▶ [DATA SUPPLIED]
━━━━━━━━
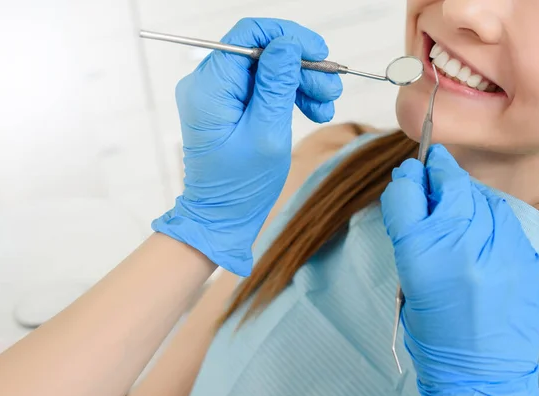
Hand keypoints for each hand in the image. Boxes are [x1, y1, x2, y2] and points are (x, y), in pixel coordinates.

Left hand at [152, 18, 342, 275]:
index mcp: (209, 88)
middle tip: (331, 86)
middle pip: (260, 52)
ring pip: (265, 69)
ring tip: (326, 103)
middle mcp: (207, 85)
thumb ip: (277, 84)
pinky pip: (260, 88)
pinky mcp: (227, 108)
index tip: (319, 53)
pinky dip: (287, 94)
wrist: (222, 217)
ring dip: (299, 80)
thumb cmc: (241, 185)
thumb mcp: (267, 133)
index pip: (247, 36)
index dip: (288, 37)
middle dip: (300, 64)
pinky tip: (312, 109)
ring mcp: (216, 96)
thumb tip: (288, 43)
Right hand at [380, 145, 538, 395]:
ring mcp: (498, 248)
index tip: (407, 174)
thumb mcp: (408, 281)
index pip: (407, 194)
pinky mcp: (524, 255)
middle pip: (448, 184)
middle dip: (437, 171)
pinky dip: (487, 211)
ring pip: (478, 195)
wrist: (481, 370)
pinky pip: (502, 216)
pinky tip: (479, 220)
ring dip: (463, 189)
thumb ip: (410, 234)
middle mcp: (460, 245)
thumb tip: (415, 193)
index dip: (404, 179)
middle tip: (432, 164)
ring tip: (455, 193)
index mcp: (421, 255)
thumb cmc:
━━━━━━━━
▶ [TASK GOAL] Go through the records above. Copy each line in which the string "hand" appears.

▶ [WRITTEN RESPONSE]
Hand keypoints for each hand in the image. Boxes are [x1, y1, x2, y2] and points are (x, y), in pixel coordinates.
Left hand at [152, 18, 342, 275]:
Right hand at [380, 145, 538, 395]:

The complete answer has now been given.